What is being asked :: Copy, from the data below, every line that has "weight" in it.

Saved data entries
=== Section Start ===

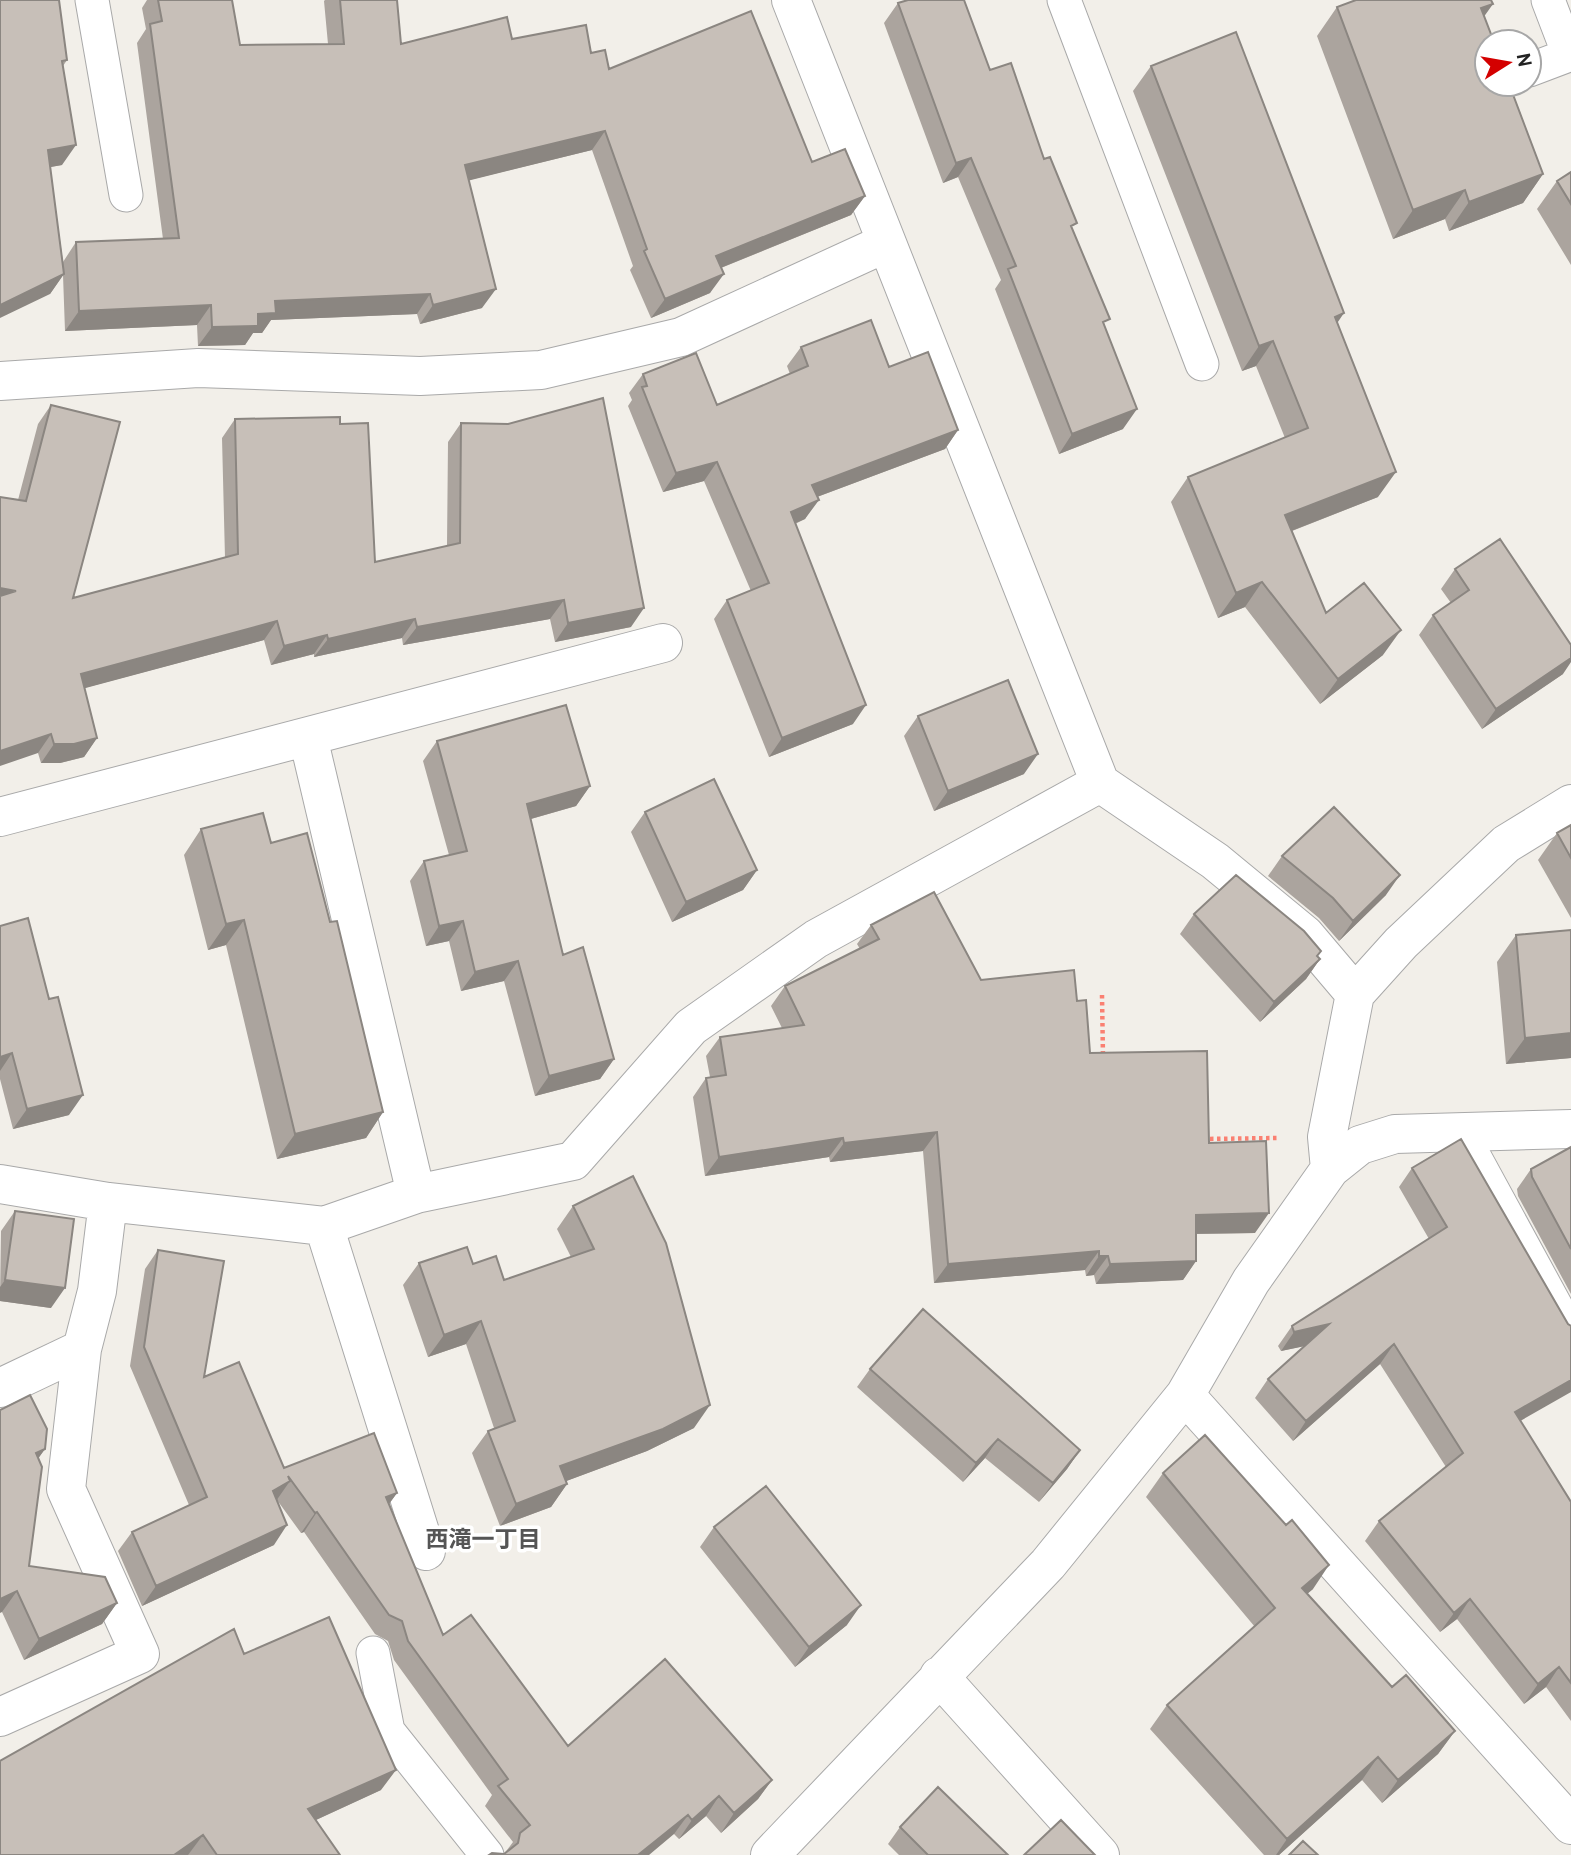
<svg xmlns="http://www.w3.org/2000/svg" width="1571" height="1855" font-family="Overpass,'Noto Sans JP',sans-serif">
<rect width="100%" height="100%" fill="#f2efe9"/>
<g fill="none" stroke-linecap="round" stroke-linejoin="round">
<defs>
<path id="lane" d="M 92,0 L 126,195
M 1064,0 L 1202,364
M 1529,70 L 1569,55 L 1548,0
M 1461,1132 L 1571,1334
M 373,1653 L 388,1731 L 487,1855"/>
<path id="street" d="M 791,0 L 1100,783 L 1215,861 L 1305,935 L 1355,994 L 1327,1137 L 1330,1169
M 0,381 L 198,368 L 420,376 L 541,370 L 681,337 L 886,243
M 308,737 L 416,1194
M 0,817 L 663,643
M 1355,994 L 1401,943 L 1506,844 L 1571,804
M 0,1184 L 108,1202 L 324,1226 L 416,1194 L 573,1161 L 691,1027 L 816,939 L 1100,783
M 324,1226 L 426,1551
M 0,1388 L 82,1349 L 97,1291 L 108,1202
M 1185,1395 L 1571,1825
M 939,1676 L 1100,1855
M 0,1717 L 140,1654 L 66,1489 L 82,1349
M 770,1855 L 1048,1564 L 1185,1395 L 1251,1281 L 1330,1169 L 1360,1145 L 1395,1134 L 1571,1129"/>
</defs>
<use href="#lane" stroke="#a9a9a9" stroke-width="35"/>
<use href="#street" stroke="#a9a9a9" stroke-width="40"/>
<path stroke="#fa8072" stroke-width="4.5" stroke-dasharray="3.5 3.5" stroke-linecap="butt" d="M 1102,995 L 1103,1057
M 1203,1139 L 1278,1138"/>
<use href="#lane" stroke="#fff" stroke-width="33"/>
<use href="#street" stroke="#fff" stroke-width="38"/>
</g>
<path fill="#aba49e" d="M 0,0 L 67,60 L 63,66 L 62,165 L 50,167 L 63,262 L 76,242 L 163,239 L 137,43 L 146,29 L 142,8 L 147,0 L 232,0 L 240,45 L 328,44 L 324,1 L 325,0 L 397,0 L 401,44 L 512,39 L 591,53 L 609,69 L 812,162 L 865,196 L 851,215 L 721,268 L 710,293 L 651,318 L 630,270 L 633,266 L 592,150 L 469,180 L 482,308 L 420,324 L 417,314 L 271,320 L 262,333 L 253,333 L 245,345 L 198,346 L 197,325 L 65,331 L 63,275 L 50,294 Z
M 898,3 L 990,70 L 1044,159 L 1072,230 L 1105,326 L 1123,429 L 1059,454 L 995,289 L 1001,280 L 958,177 L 943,183 L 884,23 Z
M 1337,7 L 1484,16 L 1543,174 L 1523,203 L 1449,231 L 1445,219 L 1393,239 L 1317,36 Z
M 1151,66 L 1337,323 L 1378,497 L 1292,531 L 1326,613 L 1383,655 L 1320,704 L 1245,607 L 1218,618 L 1171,502 L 1188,477 L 1285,438 L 1256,366 L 1242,371 L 1133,91 Z
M 1571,172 L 1571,265 L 1537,209 L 1557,181 Z
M 801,347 L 889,367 L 958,430 L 945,449 L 817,497 L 805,519 L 795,524 L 853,724 L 769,757 L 714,619 L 727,600 L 751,591 L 704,481 L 663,492 L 628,406 L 632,400 L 629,393 L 643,374 L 717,405 L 790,374 L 787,366 Z
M 51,405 L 73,598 L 225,558 L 222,438 L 235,419 L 340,424 L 375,562 L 447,546 L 448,442 L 461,423 L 631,627 L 555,642 L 550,619 L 403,645 L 402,638 L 314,657 L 314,654 L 271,665 L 264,640 L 84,688 L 97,738 L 84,757 L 60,763 L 41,763 L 38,753 L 18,500 L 38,424 Z
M 1455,569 L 1563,674 L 1482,729 L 1419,635 L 1433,615 L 1451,603 L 1441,589 Z
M 918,716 L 1024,774 L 934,811 L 904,736 Z
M 437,741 L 590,786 L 576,806 L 531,819 L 563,955 L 614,1059 L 600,1079 L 535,1096 L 504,981 L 461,991 L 449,941 L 426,946 L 410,881 L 424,861 L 449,855 L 423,761 Z
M 645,812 L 757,870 L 743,890 L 672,922 L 631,832 Z
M 1571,825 L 1571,918 L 1538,860 L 1557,833 Z
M 201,829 L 271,843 L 330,922 L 383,1112 L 366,1138 L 277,1159 L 226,945 L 208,950 L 184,855 Z
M 1282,856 L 1386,895 L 1339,941 L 1319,918 L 1268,876 Z
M 1194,914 L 1321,951 L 1317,957 L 1320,959 L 1306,979 L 1260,1022 L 1180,934 Z
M 871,925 L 981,980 L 1077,1001 L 1090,1053 L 1209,1143 L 1255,1233 L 1196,1234 L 1196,1261 L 1183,1280 L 1096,1284 L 1094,1275 L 1086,1276 L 1085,1270 L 934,1283 L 923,1151 L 830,1162 L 829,1157 L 705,1176 L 693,1097 L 706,1078 L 710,1077 L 706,1056 L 720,1037 L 782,1028 L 771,1006 L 785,986 L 860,949 L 857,944 Z
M 0,926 L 69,1115 L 13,1129 L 0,1079 Z
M 1516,935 L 1571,1058 L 1506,1064 L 1497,962 Z
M 1461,1139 L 1520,1421 L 1571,1502 L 1571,1721 L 1546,1687 L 1524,1704 L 1457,1619 L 1440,1632 L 1365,1541 L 1379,1521 L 1446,1467 L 1380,1364 L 1293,1441 L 1255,1398 L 1268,1379 L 1304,1346 L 1281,1351 L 1278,1346 L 1292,1326 L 1429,1239 L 1399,1187 L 1412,1168 Z
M 1571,1147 L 1571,1294 L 1518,1196 L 1517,1189 L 1531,1169 Z
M 573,1206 L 694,1428 L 647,1451 L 566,1481 L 567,1484 L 551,1507 L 500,1526 L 472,1453 L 488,1431 L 494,1428 L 466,1344 L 428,1357 L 403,1285 L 419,1263 L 473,1264 L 504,1280 L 571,1257 L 557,1229 Z
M 15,1211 L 51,1308 L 0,1301 L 1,1231 Z
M 158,1250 L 204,1377 L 284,1468 L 397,1493 L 389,1504 L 443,1635 L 568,1746 L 772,1780 L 758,1799 L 721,1833 L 706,1816 L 679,1839 L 674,1834 L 504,1854 L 513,1842 L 485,1806 L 492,1795 L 394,1660 L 388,1641 L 375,1634 L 304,1532 L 301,1533 L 277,1500 L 274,1545 L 142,1606 L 118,1551 L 132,1532 L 189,1505 L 130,1366 L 145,1269 Z
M 870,1369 L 1080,1450 L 1067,1469 L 1039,1502 L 985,1458 L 963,1482 L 857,1387 Z
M 0,1410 L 45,1449 L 38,1458 L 29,1566 L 117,1603 L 102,1624 L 24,1660 L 2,1612 Z
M 1163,1473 L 1313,1589 L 1307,1594 L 1392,1687 L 1455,1731 L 1438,1754 L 1382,1803 L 1362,1780 L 1279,1855 L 1264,1855 L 1150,1729 L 1167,1705 L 1255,1627 L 1146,1497 Z
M 714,1527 L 847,1625 L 795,1667 L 700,1547 Z
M 244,1654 L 381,1790 L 316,1820 L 340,1855 L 0,1855 Z
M 900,1827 L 1008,1855 L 899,1855 L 888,1844 Z"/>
<path fill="#8b8681" d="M 1493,4 L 1473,32 L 1481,8 Z
M 605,131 L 592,150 L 451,185 L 465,165 Z
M 76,145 L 62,165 L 34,170 L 48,150 Z
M 971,158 L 958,177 L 943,183 L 956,163 Z
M 1543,174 L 1523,203 L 1449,231 L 1469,202 Z
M 1465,190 L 1445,219 L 1393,239 L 1413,210 Z
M 865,196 L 851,215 L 703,275 L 716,256 Z
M 64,274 L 50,294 L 0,318 L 0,305 Z
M 724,274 L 710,293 L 651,318 L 665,299 Z
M 496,289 L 482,308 L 420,324 L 433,305 Z
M 430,294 L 417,314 L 271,320 L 262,333 L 253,333 L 245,345 L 198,346 L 212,327 L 258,314 L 275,301 Z
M 211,305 L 197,325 L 65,331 L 79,311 Z
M 1344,313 L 1327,338 L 1335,317 Z
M 1273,341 L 1256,366 L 1242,371 L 1259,346 Z
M 1137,409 L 1123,429 L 1059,454 L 1072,434 Z
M 958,430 L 945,449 L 798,504 L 812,485 Z
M 717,462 L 704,481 L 663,492 L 676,473 Z
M 1396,472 L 1378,497 L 1268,540 L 1285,515 Z
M 819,500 L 805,519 L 777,531 L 791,512 Z
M 1262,582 L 1245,607 L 1218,618 L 1236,593 Z
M 0,588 L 16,591 L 0,610 Z
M 564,600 L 550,619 L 403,645 L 417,627 Z
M 644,608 L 631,627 L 555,642 L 568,623 Z
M 415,619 L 402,638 L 314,657 L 328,639 Z
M 277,621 L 264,640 L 67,693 L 81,674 Z
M 1401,630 L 1383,655 L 1320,704 L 1338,679 Z
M 327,635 L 314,654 L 271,665 L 284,646 Z
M 1571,658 L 1571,662 L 1563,674 L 1482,729 L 1496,709 Z
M 866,705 L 853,724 L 769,757 L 782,738 Z
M 51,734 L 38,753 L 0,766 L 0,751 Z
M 97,738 L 84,757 L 60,763 L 41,763 L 54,744 Z
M 1038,754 L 1024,774 L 934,811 L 948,791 Z
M 590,786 L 576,806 L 513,824 L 527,804 Z
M 757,870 L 743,890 L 672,922 L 686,902 Z
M 1400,875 L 1386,895 L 1339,941 L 1353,921 Z
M 244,920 L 226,945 L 208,950 L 226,924 Z
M 463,921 L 449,941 L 426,946 L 439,926 Z
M 1321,951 L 1307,971 L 1320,959 L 1306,979 L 1260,1022 L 1274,1002 Z
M 518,961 L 504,981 L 461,991 L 475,972 Z
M 1571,1033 L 1571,1058 L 1506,1064 L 1525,1038 Z
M 12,1053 L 0,1071 L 0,1057 Z
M 614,1059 L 600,1079 L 535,1096 L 549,1076 Z
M 83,1095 L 69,1115 L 13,1129 L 27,1109 Z
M 383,1112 L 366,1138 L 277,1159 L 295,1134 Z
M 937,1132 L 923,1151 L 830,1162 L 844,1143 Z
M 843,1138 L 829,1157 L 705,1176 L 719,1157 Z
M 1269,1213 L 1255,1233 L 1182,1234 L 1196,1215 Z
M 1099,1251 L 1085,1270 L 934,1283 L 948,1264 Z
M 1099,1256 L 1108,1256 L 1094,1275 L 1086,1276 Z
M 1196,1261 L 1183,1280 L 1096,1284 L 1110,1264 Z
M 5,1280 L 65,1288 L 51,1308 L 0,1301 L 0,1287 Z
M 481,1321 L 466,1344 L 428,1357 L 444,1335 Z
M 1329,1324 L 1315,1344 L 1281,1351 L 1294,1332 Z
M 1394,1344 L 1380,1364 L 1293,1441 L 1306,1421 Z
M 1571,1380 L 1571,1392 L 1501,1432 L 1515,1412 Z
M 710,1405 L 694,1428 L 647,1451 L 545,1489 L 560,1466 Z
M 998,1439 L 985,1458 L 963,1482 L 976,1463 Z
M 45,1449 L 30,1470 L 36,1453 Z
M 1080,1450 L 1067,1469 L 1039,1502 L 1053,1483 Z
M 290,1481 L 276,1501 L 273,1491 Z
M 567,1484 L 551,1507 L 500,1526 L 516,1504 Z
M 397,1493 L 383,1512 L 386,1497 Z
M 317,1512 L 304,1532 L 301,1533 L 315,1513 Z
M 287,1525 L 274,1545 L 142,1606 L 156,1586 Z
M 1329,1565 L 1313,1589 L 1285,1612 L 1302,1588 Z
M 17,1591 L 2,1612 L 0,1613 L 0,1599 Z
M 1470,1599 L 1457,1619 L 1440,1632 L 1454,1613 Z
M 117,1603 L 102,1624 L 24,1660 L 39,1639 Z
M 861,1605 L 847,1625 L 795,1667 L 809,1647 Z
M 1559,1667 L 1546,1687 L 1524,1704 L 1538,1684 Z
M 1455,1731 L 1438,1754 L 1382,1803 L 1398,1780 Z
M 1378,1757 L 1362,1780 L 1279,1855 L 1276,1855 L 1287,1839 Z
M 396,1770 L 381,1790 L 294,1830 L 308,1809 Z
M 772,1780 L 758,1799 L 721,1833 L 734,1813 Z
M 719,1796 L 706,1816 L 679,1839 L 692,1820 Z
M 688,1815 L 674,1834 L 649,1855 L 638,1855 Z
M 203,1835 L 188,1855 L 174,1855 Z"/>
<path fill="#c7bfb8" stroke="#8b8681" stroke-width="2" d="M 0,0 L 59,0 L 67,60 L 62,61 L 76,145 L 48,150 L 64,274 L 0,305 Z
M 158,0 L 232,0 L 240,45 L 344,44 L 340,0 L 397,0 L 401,44 L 507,17 L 512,39 L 586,25 L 591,53 L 605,50 L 609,69 L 751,11 L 812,162 L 845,149 L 865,196 L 716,256 L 724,274 L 665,299 L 644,251 L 647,249 L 605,131 L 465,165 L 496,289 L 433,305 L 430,294 L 275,301 L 276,313 L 258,314 L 258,326 L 212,327 L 211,305 L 79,311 L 76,242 L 179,238 L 150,24 L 162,21 Z
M 908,0 L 964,0 L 990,70 L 1011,63 L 1044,159 L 1050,157 L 1077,223 L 1071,226 L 1110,319 L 1103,322 L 1137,409 L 1072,434 L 1008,269 L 1016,266 L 971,158 L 956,163 L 898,3 Z
M 1356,0 L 1491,0 L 1493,4 L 1481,8 L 1494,42 L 1487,42 L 1487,84 L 1509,84 L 1543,174 L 1469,202 L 1465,190 L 1413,210 L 1337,7 Z
M 1236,32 L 1344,313 L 1335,317 L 1396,472 L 1285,515 L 1326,613 L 1364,583 L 1401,630 L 1338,679 L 1262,582 L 1236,593 L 1188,477 L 1308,428 L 1273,341 L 1259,346 L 1151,66 Z
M 1571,172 L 1571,204 L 1557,181 Z
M 871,320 L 889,367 L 928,352 L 958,430 L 812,485 L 819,500 L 791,512 L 866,705 L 782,738 L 727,600 L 769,583 L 717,462 L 676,473 L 642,387 L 647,386 L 643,374 L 696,353 L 717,405 L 808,366 L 801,347 Z
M 603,398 L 644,608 L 568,623 L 564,600 L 417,627 L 415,619 L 328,639 L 327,635 L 284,646 L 277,621 L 81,674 L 97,738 L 74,744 L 54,744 L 51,734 L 0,751 L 0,596 L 16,591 L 0,588 L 0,497 L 26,501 L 51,405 L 120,422 L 73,598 L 238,554 L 235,419 L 340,417 L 340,424 L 368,423 L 375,562 L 460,543 L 461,423 L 508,424 Z
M 1500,539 L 1571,645 L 1571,658 L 1496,709 L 1433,615 L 1469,590 L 1455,569 Z
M 1008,680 L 1038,754 L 948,791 L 918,716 Z
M 566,705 L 590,786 L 527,804 L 563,955 L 583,947 L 614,1059 L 549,1076 L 518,961 L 475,972 L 463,921 L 439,926 L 424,861 L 467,851 L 437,741 Z
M 714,779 L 757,870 L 686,902 L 645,812 Z
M 1334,807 L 1400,875 L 1353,921 L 1333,898 L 1282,856 Z
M 263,813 L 271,843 L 307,833 L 330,922 L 337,921 L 383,1112 L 295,1134 L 244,920 L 226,924 L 201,829 Z
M 1571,825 L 1571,858 L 1557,833 Z
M 1236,875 L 1304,931 L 1321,951 L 1317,956 L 1320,959 L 1274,1002 L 1194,914 Z
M 934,892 L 981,980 L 1074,970 L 1077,1001 L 1086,1000 L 1090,1053 L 1207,1051 L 1209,1143 L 1266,1141 L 1269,1213 L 1196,1215 L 1196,1261 L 1110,1264 L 1108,1256 L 1099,1256 L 1099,1251 L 948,1264 L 937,1132 L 844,1143 L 843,1138 L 719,1157 L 706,1078 L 726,1075 L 720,1037 L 804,1025 L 785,986 L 879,939 L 871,925 Z
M 28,918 L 49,999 L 58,997 L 83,1095 L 27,1109 L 12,1053 L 0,1057 L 0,926 Z
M 1571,930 L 1571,1033 L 1525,1038 L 1516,935 Z
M 1461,1139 L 1568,1324 L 1571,1326 L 1571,1380 L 1515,1412 L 1571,1502 L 1571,1683 L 1559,1667 L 1538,1684 L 1470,1599 L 1454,1613 L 1379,1521 L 1463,1453 L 1394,1344 L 1306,1421 L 1268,1379 L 1329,1324 L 1294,1332 L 1292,1326 L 1447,1227 L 1412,1168 Z
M 1571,1147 L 1571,1249 L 1532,1177 L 1531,1169 Z
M 633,1176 L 666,1243 L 710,1405 L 663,1429 L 560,1466 L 567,1484 L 516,1504 L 488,1431 L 515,1421 L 481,1321 L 444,1335 L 419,1263 L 467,1247 L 473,1264 L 496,1256 L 504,1280 L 594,1249 L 573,1206 Z
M 15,1211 L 74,1219 L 65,1288 L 5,1280 Z
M 158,1250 L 224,1261 L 204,1377 L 239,1362 L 284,1468 L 374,1433 L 397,1493 L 386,1497 L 443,1635 L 471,1615 L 568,1746 L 665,1659 L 772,1780 L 734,1813 L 719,1796 L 692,1820 L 688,1815 L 638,1855 L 489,1855 L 492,1853 L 504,1854 L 518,1843 L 520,1833 L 530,1825 L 498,1786 L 508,1779 L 408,1641 L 402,1621 L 389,1615 L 317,1512 L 315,1513 L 288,1476 L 290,1481 L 273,1491 L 287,1525 L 156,1586 L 132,1532 L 207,1497 L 144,1347 Z
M 923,1309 L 1080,1450 L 1053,1483 L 998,1439 L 976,1463 L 870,1369 Z
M 30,1395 L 47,1429 L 45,1449 L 36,1453 L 42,1467 L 29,1566 L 105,1577 L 117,1603 L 39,1639 L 17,1591 L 0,1599 L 0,1410 Z
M 1205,1435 L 1286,1525 L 1292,1520 L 1329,1565 L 1302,1588 L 1392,1687 L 1406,1675 L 1455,1731 L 1398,1780 L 1378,1757 L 1287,1839 L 1167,1705 L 1275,1608 L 1163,1473 Z
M 766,1486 L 861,1605 L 809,1647 L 714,1527 Z
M 329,1617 L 396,1770 L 308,1809 L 340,1855 L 217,1855 L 203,1835 L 174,1855 L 0,1855 L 0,1761 L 234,1629 L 244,1654 Z
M 938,1787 L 1008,1855 L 928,1855 L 900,1827 Z
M 1061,1820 L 1095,1855 L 1024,1855 Z
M 1303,1841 L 1318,1855 L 1289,1855 Z"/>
<g text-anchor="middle" stroke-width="7" stroke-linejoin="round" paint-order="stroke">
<g font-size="23" font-weight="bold" fill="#555" stroke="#fff">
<text x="483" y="1547">西滝一丁目</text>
</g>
</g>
<g transform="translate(1508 63) rotate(79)"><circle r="33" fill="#ffffff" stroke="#a7a7a7" stroke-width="2"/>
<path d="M0-5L12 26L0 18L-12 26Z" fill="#d40000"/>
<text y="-10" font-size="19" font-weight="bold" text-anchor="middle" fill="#222222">N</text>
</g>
</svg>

=== Section End ===

Written solution ::
<g font-size="23" font-weight="bold" fill="#555" stroke="#fff">
<text y="-10" font-size="19" font-weight="bold" text-anchor="middle" fill="#222222">N</text>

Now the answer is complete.